Pour la nouvelle étude, Lin et ses collègues ont échantillonné et analysé le gaz provenant de trois sites de déchets solides municipaux. Sur les 27 types de PFAS recherchés, 13 ont été détectés, avec des concentrations combinées allant jusqu'à 210 à 940 parties par billion. Une seule classe de PFAS qui existe généralement à l’état gazeux, appelée alcools fluorotélomères, dominait les PFAS dans les échantillons, atteignant des concentrations quelque peu comparables à celles présentes dans les fumées du sol à proximité d’une usine de fabrication de PFAS, notent les chercheurs.
L'équipe a également échantillonné le lixiviat de chaque décharge. Mais comme ces échantillons contenaient des types de PFAS différents de ceux du gaz, les chercheurs ont comparé la quantité d’un élément constitutif commun du PFAS – le fluor – contenu dans les échantillons de lixiviat et de gaz. Ils ont constaté que des quantités comparables de fluor provenant des PFAS étaient rejetées par les déchets dans le lixiviat et le gaz, et que sur un site, environ trois fois plus s'échappaient dans le gaz.

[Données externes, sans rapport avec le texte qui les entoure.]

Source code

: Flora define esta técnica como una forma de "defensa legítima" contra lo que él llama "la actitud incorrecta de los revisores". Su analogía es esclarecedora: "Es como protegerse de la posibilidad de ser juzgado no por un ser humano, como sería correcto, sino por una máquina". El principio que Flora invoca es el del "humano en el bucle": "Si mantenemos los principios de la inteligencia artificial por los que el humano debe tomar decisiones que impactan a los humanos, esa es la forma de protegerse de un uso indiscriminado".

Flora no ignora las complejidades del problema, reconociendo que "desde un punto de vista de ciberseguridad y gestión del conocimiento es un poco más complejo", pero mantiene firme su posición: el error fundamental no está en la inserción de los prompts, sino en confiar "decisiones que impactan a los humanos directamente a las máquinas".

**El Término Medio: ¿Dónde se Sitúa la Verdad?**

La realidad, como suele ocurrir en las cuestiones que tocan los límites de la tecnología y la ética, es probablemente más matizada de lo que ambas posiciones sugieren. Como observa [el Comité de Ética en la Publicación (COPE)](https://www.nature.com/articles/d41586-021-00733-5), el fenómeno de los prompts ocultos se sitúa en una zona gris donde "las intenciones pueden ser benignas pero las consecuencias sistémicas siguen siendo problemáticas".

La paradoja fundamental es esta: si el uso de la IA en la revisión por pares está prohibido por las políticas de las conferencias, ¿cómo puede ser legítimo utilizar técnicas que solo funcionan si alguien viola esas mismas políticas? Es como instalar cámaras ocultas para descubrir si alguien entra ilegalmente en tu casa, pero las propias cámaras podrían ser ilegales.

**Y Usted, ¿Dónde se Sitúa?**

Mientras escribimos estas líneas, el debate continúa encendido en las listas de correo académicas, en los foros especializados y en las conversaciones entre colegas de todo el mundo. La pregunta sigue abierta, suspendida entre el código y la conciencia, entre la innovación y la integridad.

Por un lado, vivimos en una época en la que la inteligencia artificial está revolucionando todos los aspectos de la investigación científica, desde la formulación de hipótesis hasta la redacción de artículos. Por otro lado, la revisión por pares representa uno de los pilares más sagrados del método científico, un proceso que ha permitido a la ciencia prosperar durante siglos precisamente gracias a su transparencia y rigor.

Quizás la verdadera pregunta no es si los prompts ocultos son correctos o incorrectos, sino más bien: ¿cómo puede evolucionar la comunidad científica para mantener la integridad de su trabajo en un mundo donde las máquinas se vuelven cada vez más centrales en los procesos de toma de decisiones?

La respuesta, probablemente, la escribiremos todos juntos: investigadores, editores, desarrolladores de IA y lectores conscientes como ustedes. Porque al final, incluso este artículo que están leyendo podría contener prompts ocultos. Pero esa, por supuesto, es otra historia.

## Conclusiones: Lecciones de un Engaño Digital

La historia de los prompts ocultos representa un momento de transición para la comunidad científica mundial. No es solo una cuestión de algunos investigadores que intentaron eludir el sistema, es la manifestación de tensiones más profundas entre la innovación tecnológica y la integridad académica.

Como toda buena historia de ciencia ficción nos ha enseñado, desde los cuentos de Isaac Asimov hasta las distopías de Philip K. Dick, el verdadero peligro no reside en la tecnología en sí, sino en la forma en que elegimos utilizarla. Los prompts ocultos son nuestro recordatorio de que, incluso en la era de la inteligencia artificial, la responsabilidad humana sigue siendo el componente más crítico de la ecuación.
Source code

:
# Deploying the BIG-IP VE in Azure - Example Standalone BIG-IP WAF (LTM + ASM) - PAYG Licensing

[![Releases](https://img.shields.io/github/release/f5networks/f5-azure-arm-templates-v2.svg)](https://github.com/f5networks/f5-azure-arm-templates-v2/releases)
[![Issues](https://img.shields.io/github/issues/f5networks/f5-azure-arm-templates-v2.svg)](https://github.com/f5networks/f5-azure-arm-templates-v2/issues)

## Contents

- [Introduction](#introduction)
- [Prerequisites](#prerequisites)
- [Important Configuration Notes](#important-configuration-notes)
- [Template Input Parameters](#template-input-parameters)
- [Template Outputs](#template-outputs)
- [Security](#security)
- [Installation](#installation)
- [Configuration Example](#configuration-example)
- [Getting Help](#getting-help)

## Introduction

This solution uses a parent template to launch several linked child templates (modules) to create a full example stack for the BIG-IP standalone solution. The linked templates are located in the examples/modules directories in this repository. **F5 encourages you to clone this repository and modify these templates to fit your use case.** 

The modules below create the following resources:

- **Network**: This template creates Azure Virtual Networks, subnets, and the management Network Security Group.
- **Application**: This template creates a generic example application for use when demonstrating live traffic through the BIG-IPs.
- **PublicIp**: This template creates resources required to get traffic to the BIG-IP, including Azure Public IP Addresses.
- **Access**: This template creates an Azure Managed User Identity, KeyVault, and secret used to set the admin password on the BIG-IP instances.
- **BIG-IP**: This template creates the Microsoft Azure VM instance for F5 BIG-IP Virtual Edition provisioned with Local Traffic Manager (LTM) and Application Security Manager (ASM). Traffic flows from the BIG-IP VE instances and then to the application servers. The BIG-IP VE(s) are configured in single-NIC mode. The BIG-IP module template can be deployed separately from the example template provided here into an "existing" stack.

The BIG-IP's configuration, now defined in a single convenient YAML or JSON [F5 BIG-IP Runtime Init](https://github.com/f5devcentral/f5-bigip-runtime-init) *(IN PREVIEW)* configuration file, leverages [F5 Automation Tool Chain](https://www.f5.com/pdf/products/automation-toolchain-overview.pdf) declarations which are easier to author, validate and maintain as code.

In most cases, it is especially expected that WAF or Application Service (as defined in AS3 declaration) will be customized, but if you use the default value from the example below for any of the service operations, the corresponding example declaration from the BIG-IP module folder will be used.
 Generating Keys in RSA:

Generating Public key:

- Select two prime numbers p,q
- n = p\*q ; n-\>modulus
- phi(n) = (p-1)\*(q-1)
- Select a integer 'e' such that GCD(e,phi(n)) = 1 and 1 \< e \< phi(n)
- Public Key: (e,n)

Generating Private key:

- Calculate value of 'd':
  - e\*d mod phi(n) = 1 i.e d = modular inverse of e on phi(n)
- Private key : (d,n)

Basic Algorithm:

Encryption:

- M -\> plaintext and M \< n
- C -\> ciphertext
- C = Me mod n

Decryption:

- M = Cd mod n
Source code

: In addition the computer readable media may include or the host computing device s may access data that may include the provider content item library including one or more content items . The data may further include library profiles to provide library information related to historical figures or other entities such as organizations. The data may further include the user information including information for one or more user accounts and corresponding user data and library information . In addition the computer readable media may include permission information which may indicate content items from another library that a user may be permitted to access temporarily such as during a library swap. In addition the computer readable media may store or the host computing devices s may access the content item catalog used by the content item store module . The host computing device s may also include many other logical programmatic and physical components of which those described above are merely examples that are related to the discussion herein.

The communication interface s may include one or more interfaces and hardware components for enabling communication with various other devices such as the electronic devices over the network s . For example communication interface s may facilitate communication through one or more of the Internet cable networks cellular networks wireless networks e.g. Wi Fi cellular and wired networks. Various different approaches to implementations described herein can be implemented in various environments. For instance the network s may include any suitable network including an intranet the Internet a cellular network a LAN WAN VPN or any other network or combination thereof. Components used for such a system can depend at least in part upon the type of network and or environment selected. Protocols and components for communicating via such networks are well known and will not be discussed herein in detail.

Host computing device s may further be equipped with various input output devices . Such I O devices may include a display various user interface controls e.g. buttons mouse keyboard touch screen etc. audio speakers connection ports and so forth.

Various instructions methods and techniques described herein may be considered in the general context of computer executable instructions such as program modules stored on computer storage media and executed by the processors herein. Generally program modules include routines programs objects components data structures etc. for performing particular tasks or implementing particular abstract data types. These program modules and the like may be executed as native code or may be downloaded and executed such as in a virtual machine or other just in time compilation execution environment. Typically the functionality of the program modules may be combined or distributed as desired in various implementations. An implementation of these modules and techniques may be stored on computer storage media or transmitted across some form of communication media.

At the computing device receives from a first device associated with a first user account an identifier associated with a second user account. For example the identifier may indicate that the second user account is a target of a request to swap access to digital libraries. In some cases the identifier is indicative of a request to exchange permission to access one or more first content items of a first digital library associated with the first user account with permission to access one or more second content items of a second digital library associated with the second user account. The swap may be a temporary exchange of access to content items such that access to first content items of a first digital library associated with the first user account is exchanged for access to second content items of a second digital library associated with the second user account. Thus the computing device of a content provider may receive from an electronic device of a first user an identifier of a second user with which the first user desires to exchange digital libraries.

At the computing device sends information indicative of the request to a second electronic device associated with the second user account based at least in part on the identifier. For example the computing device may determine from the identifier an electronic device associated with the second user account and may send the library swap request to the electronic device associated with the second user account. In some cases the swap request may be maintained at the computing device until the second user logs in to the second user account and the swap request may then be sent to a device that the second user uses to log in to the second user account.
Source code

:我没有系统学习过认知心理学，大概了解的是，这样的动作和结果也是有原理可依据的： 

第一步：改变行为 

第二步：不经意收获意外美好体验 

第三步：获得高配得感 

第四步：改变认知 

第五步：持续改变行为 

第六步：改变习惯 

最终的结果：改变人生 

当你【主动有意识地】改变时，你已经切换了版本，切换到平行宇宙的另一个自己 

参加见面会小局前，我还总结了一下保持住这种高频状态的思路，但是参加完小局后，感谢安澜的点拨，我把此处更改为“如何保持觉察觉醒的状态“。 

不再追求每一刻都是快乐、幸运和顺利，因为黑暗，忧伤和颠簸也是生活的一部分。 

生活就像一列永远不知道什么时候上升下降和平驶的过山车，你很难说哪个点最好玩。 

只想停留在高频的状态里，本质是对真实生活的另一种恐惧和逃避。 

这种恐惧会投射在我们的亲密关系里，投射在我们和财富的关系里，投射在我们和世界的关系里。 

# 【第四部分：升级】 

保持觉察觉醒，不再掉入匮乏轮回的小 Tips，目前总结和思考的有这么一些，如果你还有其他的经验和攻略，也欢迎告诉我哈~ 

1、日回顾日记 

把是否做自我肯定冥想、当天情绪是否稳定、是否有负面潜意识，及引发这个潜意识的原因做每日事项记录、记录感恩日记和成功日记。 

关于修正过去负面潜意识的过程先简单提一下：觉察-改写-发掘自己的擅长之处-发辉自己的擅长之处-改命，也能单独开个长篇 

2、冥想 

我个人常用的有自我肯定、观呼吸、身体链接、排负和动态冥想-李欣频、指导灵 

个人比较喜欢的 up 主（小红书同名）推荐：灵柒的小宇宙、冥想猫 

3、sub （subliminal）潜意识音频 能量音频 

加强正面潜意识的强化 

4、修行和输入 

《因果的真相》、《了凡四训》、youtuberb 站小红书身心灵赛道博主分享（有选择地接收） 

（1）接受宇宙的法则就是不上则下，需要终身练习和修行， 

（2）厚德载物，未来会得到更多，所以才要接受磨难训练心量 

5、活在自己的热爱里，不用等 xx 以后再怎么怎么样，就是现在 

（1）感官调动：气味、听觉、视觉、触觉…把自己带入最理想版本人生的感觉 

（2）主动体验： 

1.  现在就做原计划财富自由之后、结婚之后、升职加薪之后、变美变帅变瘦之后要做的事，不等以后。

L'emplacement d'une décharge, la période de l'année et les différentes méthodes de détection peuvent tous affecter la quantité de PFAS trouvée dans les échantillons de gaz et de lixiviat, explique le chimiste environnemental Florentino De la Cruz, qui n'a pas participé à l'étude. Davantage de données seront nécessaires pour compléter le tableau à l'échelle nationale, et une campagne nationale d'échantillonnage financée par l'Agence américaine de protection de l'environnement est actuellement en cours, explique De la Cruz, de l'Université de Floride du Nord à Jacksonville.
Mais il est clair que les gaz de décharge contiennent toujours des produits chimiques, ajoute-t-il. "Cela n'est plus discutable."
Lin dit que des questions demeurent également concernant le sort des PFAS émis. Le gaz de décharge capturé est souvent brûlé dans les flammes de torches à gaz ressemblant à des balises, mais on ne sait pas si ce processus détruit les PFAS.
Quant au gaz chargé de PFAS qui s’échappe d’une décharge, « vous avez un rejet dans l’air qui se dilue très, très rapidement », explique Morton Barlaz, ingénieur civil et environnemental. « Je pense que les niveaux sont si bas qu’il est peu probable que cela ait un impact [sur la santé] ». Pourtant, dit-il, il est trop tôt pour en être sûr.
La recherche montre que les produits ménagers peuvent également libérer des PFAS qui se concentrent dans la poussière intérieure, explique Barlaz, de l'Université d'État de Caroline du Nord à Raleigh. "Si je pense à une maison située à 800 mètres ou 1,6 km d'une décharge, je m'inquiète davantage de la poussière et de savoir si elle a de vieux tapis et de vieux canapés traités avec du PFAS", dit-il. "Mon Dieu, c'est dans leur maison."